Ergonomics is one of the first things users address when confronted with a RSI such as Carpal Tunnel Syndrome. It is really important to setup your computer workstation properly. Improperly setup computer desks cause extra strain on your hands, wrists, back, and body. Even the most ergonomic setup is not going to prevent overuse, but it is a small step in the right direction.
The most important aspects are:
Buy a sturdy and Ergonomic Office Chair or Ergonomic Computer Chair that fits you properly. You may need to visit a specialty office store or ergonomic office products company to find suitable products. The chair needs to allow height adjustments, depth adjustment, and provide lumbar support. The Business and Institutional Furniture Manufacturer’s Association has Chair fit guidelines.
- Adjust the chair so your feet are flat on the floor
- Monitor’s top should be in line with your eyes
- Check your posture after 15 minutes, are you slouching?
Your work area must properly fit your body. BUY a new desk if need to.
- The work surface must be at the correct height. Keyboard and Mice should be on an adjustable height platform, no two people are the same size!
- Your elbows should never be higher than your keyboard, but at a seated elbow height. Elbows should remain close to the body, forming a 90° angle. Adjustable keyboard trays can help.

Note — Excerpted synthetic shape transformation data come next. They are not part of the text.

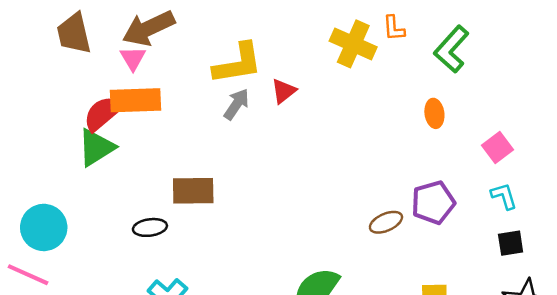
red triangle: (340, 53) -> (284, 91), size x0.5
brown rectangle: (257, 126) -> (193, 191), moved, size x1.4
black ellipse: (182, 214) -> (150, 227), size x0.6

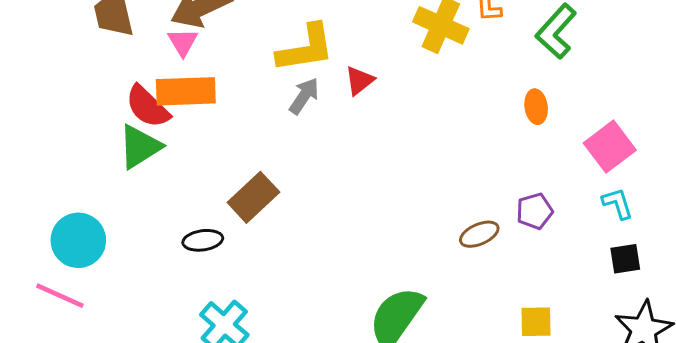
red semicircle: (103, 113) -> (147, 107), turned -96
pink square: (497, 147) -> (610, 147), size x1.4
brown rectangle: (193, 191) -> (253, 197), turned -42
purple pentagon: (433, 203) -> (535, 211), size x0.7

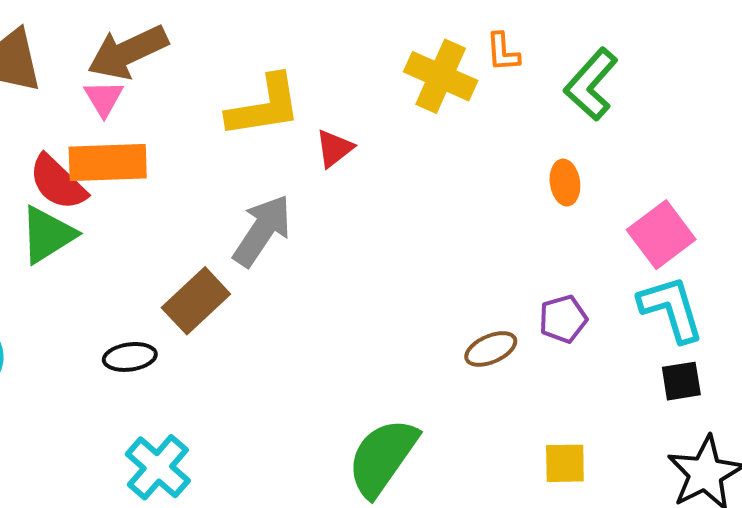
gray arrow: (304, 96) -> (262, 231), moved, size x1.5
cyan L-shape: (618, 203) -> (671, 309), size x1.6

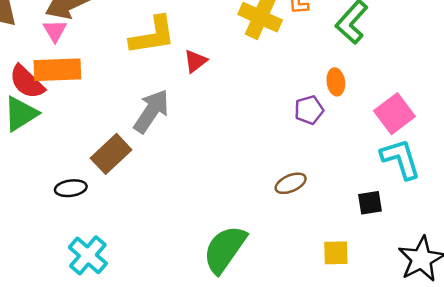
purple pentagon: (563, 319) -> (309, 110), moved
black square: (681, 381) -> (370, 203), moved

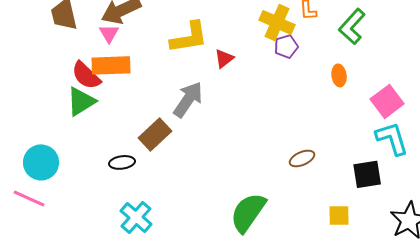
purple pentagon: (309, 110) -> (286, 46), moved
black square: (370, 203) -> (367, 174), size x1.4

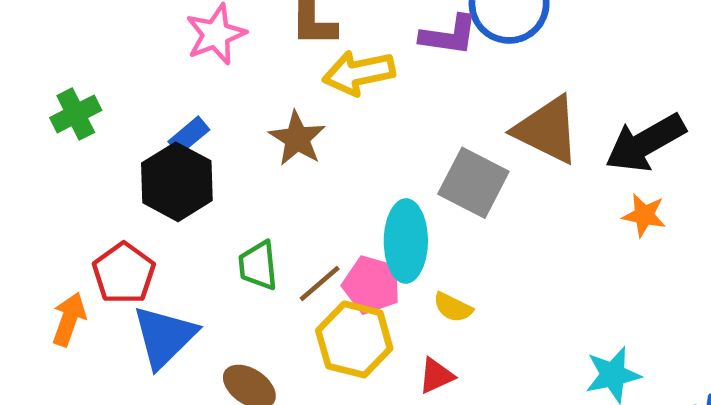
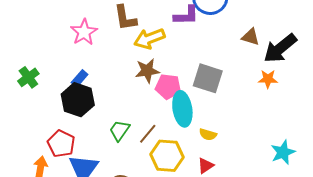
brown triangle: (547, 130) -> (250, 37), moved, size x0.6
brown star: (297, 138) -> (147, 71), moved, turned -30
orange star: (644, 215) -> (268, 79), moved
green trapezoid: (258, 265) -> (119, 130), turned 50
pink pentagon: (372, 285) -> (168, 87), moved

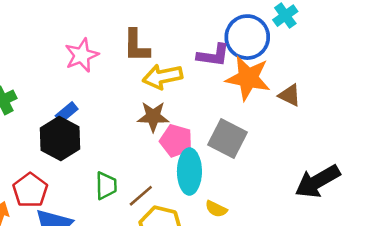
black arrow: (280, 48) -> (317, 181), moved
orange star: (268, 79) -> (248, 78), moved, size x1.8
green trapezoid: (119, 130) -> (106, 186), turned 135

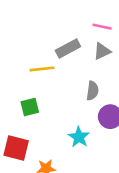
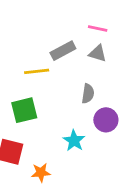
gray triangle: (102, 51) -> (98, 53), turned 42
green square: (30, 107) -> (24, 110), size x1.4

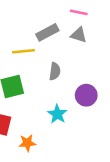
gray semicircle: (88, 94) -> (55, 71), moved

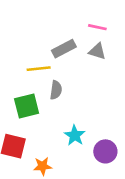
gray semicircle: (55, 71) -> (56, 90), moved
purple circle: (86, 95) -> (105, 151), moved

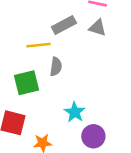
purple circle: (105, 151) -> (93, 136), moved

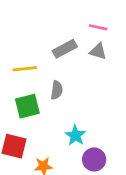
yellow line: (39, 45) -> (25, 69), moved

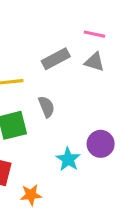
gray semicircle: (57, 90) -> (46, 107), turned -30
purple circle: (94, 159) -> (101, 144), moved

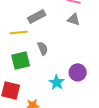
gray rectangle: (56, 59) -> (37, 16), moved

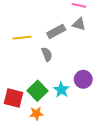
gray rectangle: (37, 16) -> (56, 31), moved
green square: (21, 60) -> (37, 91), moved, turned -30

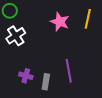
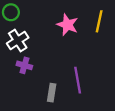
purple cross: (26, 76) -> (24, 65), moved

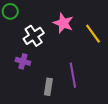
yellow line: (99, 21) -> (93, 34), moved, turned -48
white cross: (18, 41) -> (34, 36), moved

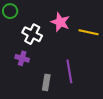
yellow line: (93, 34) -> (88, 32), turned -42
white cross: (34, 36) -> (32, 34), turned -30

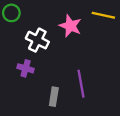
yellow line: (88, 32) -> (103, 15), moved

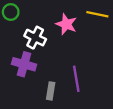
purple cross: (26, 68) -> (24, 64), size x1.5

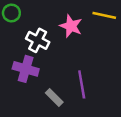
gray rectangle: (51, 91) -> (54, 98), turned -54

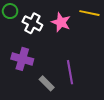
white cross: (38, 40) -> (32, 23), moved

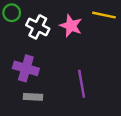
gray rectangle: (47, 83) -> (33, 97), moved, turned -42

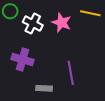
gray rectangle: (33, 97) -> (44, 88), moved

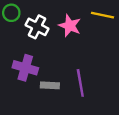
gray rectangle: (44, 88) -> (50, 85), moved

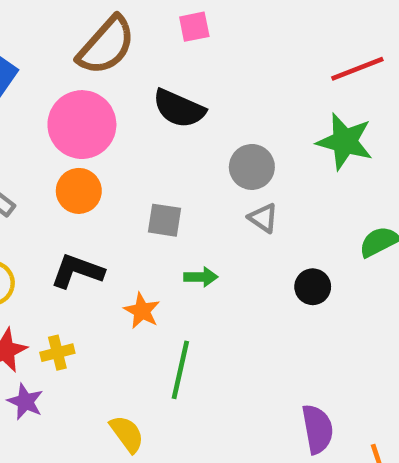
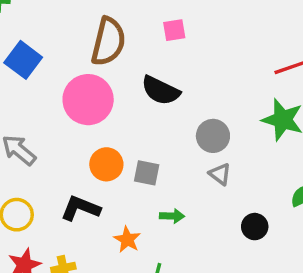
brown semicircle: (106, 45) -> (108, 42), turned -30
orange circle: (79, 191) -> (106, 164), moved

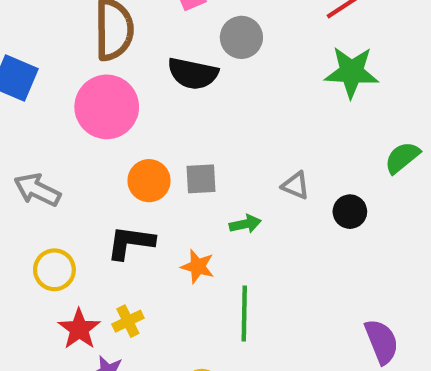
gray circle: (213, 136) -> (241, 37), moved
gray triangle: (220, 174) -> (296, 185), moved

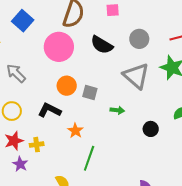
gray circle: (241, 37) -> (139, 39), moved
gray triangle: (296, 185) -> (136, 76), moved, size x2.0
green arrow: (245, 224) -> (117, 110), moved

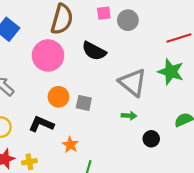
gray circle: (139, 39) -> (128, 20), moved
green arrow: (117, 110) -> (129, 116), moved

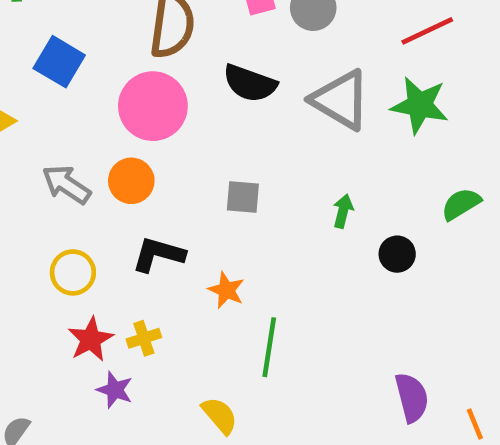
gray triangle: (133, 82) -> (341, 100), moved
orange circle: (58, 97) -> (131, 181), moved
green arrow: (129, 116) -> (343, 211), turned -72

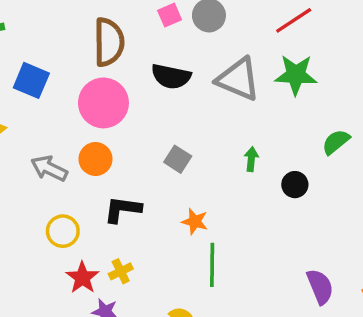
gray square: (243, 197) -> (178, 159), turned 36
orange star: (226, 290) -> (195, 222), moved

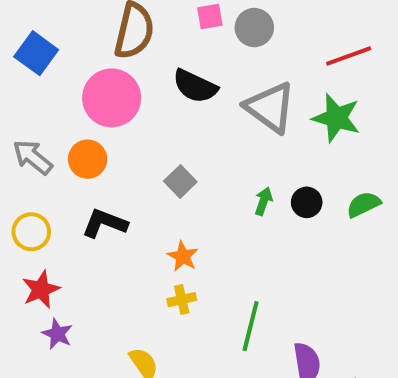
black circle: (295, 185) -> (307, 202), moved
green line: (212, 265) -> (251, 326), moved
yellow cross: (121, 271) -> (182, 300), moved

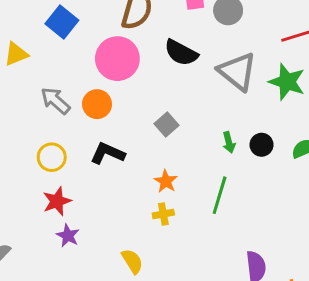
green arrow: (263, 201) -> (229, 142), turned 144
green line: (251, 326) -> (220, 195), moved

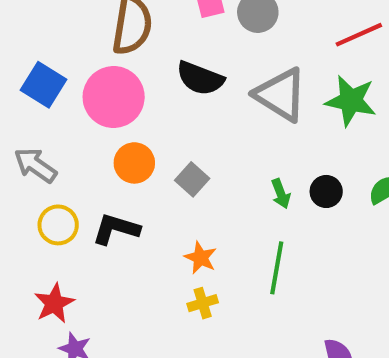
blue square: (62, 22) -> (43, 85), moved
orange circle: (97, 104) -> (134, 163), moved
yellow circle: (52, 157) -> (58, 225), moved

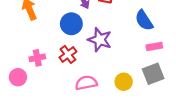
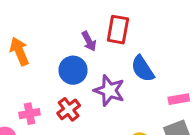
blue semicircle: (144, 20) -> (143, 69), moved

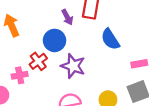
purple star: (109, 90) -> (73, 66), moved
red cross: (69, 109) -> (38, 61), moved

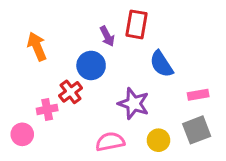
purple star: (73, 66) -> (134, 104), moved

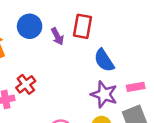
blue circle: (91, 65) -> (30, 26), moved
purple star: (134, 104) -> (104, 94), moved

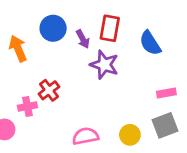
blue semicircle: (104, 60) -> (150, 43), moved
purple star: (104, 94) -> (104, 65), moved

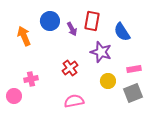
purple star: (104, 65) -> (101, 52), moved
red cross: (49, 90) -> (70, 68), moved
yellow circle: (130, 135) -> (108, 81), moved

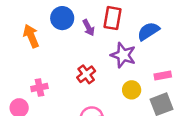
blue semicircle: (122, 32) -> (148, 31), turned 90

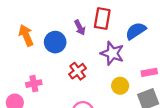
blue circle: (62, 18) -> (55, 42), moved

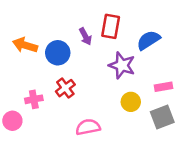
orange arrow: (26, 35) -> (25, 45), turned -50
red cross: (78, 71) -> (65, 88), moved

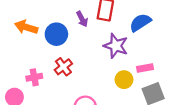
pink rectangle: (163, 87) -> (145, 68), moved

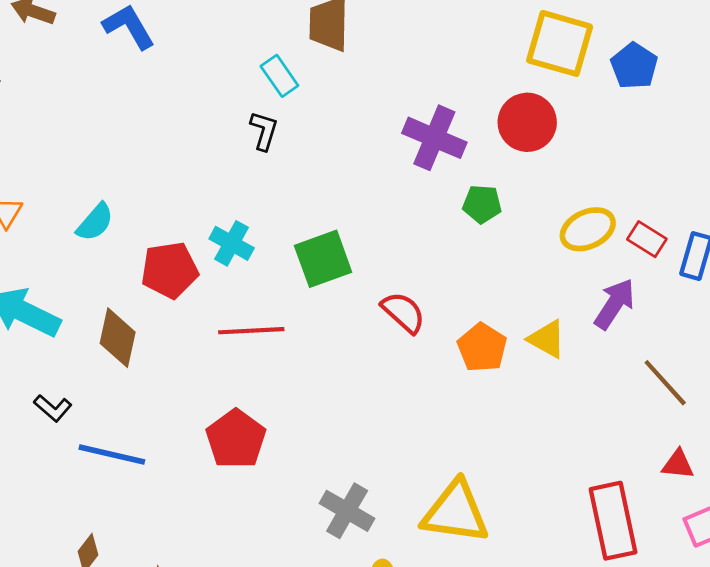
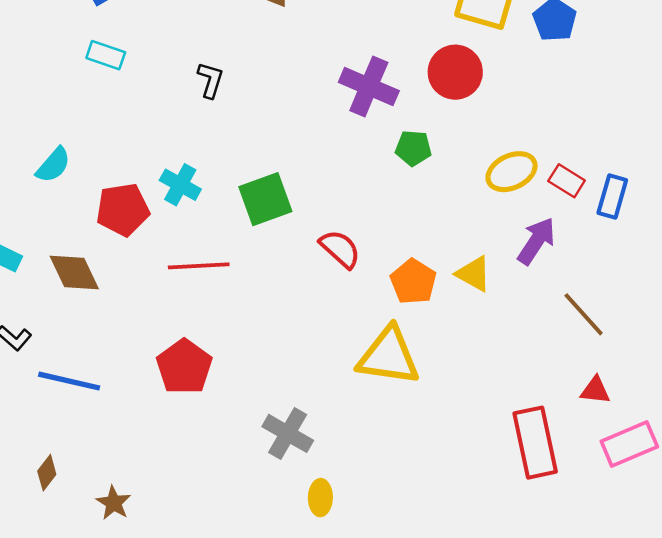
cyan rectangle: (279, 76) -> (106, 55), moved, turned -36
brown diamond: (118, 338) -> (74, 272), turned -38
yellow triangle: (455, 512) -> (388, 356), moved

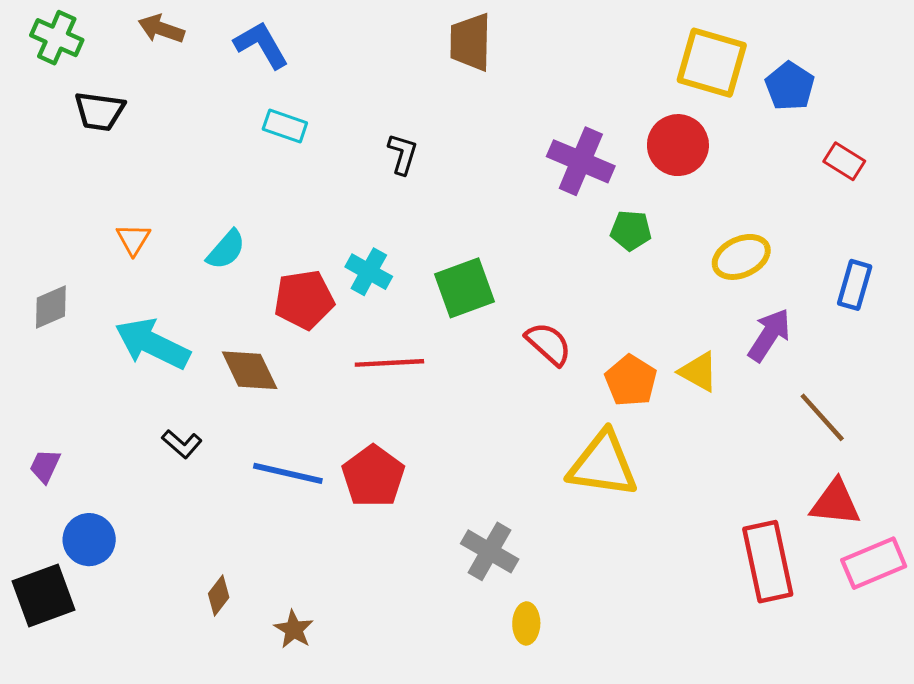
red rectangle: (567, 181) -> (844, 161), moved
blue line: (69, 381) -> (288, 473), moved
red triangle: (595, 390) -> (835, 503), size x1.5

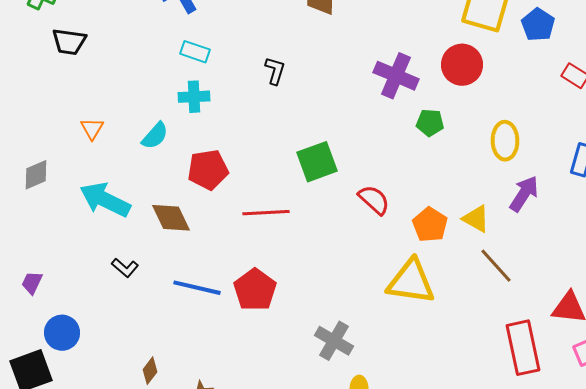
yellow ellipse: (741, 257) -> (505, 141), turned -66
cyan cross: (369, 272) -> (194, 97), moved, turned -32
brown line: (822, 417) -> (496, 266), moved

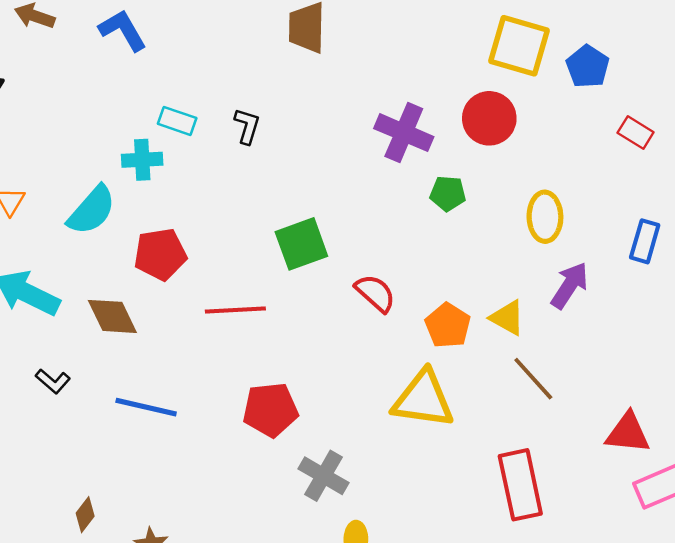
cyan rectangle: (195, 52) -> (177, 121), moved
cyan semicircle: (155, 136) -> (92, 210), size x1.4
red pentagon: (255, 290) -> (270, 410), moved, turned 30
red rectangle: (523, 348) -> (520, 485), moved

- Sit close to the desk or keyboard tray to reduce arm extension. Keep your shoulders relaxed.
- Mice should be close to your body, not out to the side or high on your desk. Try to minimize the distance between the keyboard and the mouse to reduce lateral arm movement.
- Gel filled Wrist rests work for some people
- Wrist, hand, and forearm should form a horizontal straight line.
- Monitors need to be positioned so the top area on the monitor is level with your eye, using stands or phone books. Consider computer glasses if needed.
- Put the monitor 1 arm length away.
- Also consider a sit to stand Workstation that can help you to change positions.
- New desks with treadmills are starting to appear. Try them out and also consider them. You should still change positions from time to time.
Your vision affects whether you start leaning in to see your monitor. Make sure your prescription is up to date. Consider making special prescription computer glasses. I have done this and found it helps ALOT.
Setting up or upgrading your ergonomic input devices and Ergonomic Keyboard to those from vendors like Kensington or Kinesis or Kinesis Freestyle. The mouse should your hand, use smaller travel mice for smaller hands. Consider multiple input devices and swapping them every couple hours. An automatic mouse clicker also helps.
Taking Breaks is incredibly important. People need to break up repetitious work like typing or mousing by getting up and stretching every 15 minutes or so. Perform the stretches that your therapist recommended. One of the problems that I had that you can learn from is stretches need to be held for 30-45 seconds, and performed several times a day. I perform them too quickly to achieve any benefit, for way too long.
It took a long time for me to understand that my hand pain was caused by impingement of the median nerve that starts up by the neck area, travels through the arm, and ends up in your hand. I thought that my problem was in my hands, while the problem was really up by my Pectoralis muscle near my upper torso area.
The body when under stress tenses up its muscles. As you work for long periods of time, you will unknowingly cause your shoulders to hunch and stiffen up. After years of abuse, your shoulder muscles including the traps will become pretty stiff. Mines needed a lot of body work to soften up.
The head is incredibly heavy. Supporting it for hours at a time especially with a forward tilt will cause a lot of problems. You can walk into virtually any office or coffee shop and see people with their head tilted forward staring at a screen. This causes the muscles in the neck, shoulder and upper back to get strained. It took me a while to understand this and to correct my posture, while working to soften up these muscles.
This is a good stretch for me as my Pectoralis Minor is tight. This muscle is a major culprit when you have poor posture, like me. The shoulders get rounded and pulled forwards, so doing the following stretch really helped me out. Again, you need to hold it for at least 30 seconds.
Another problematic muscle group for myself and many others is the Scalene Muscle connecting the neck. Long periods of holding your neck up looking at a screen will cause problems here. Give the following stretch a try:
Subscapularis is near the underarm, and is another problem area that I needed to work on.
Taking breaks during computer use is critical to healing. I use a timer like this Polder Digital Timer to remind me to take breaks. I set it for say 20 minutes, then it beeps and I stop using the computer and take a break for 20 minutes.
You can vary the amount of computer usage and break length depending on your injury status.
Voice Recognition software reduces your hands usage and hence speeds your recovery.
Professionals can examine your workstation and work habits and give you customized advice. This cost a couple hundred of dollars but has proven useful for me.
Here are some site with useful information. PRINT OUT the information you need. Do not use your computer more than necessary.
American Journal of Roentgenology has a good article covering computer ergonomics and Carpal Tunnel Syndrome. The diagrams show exactly what type of situations you should avoid.
Remember that just setting up your workstation correctly will not result in instant healing from Carpal Tunnel Syndrome. You have been injured and will probably need months to heal.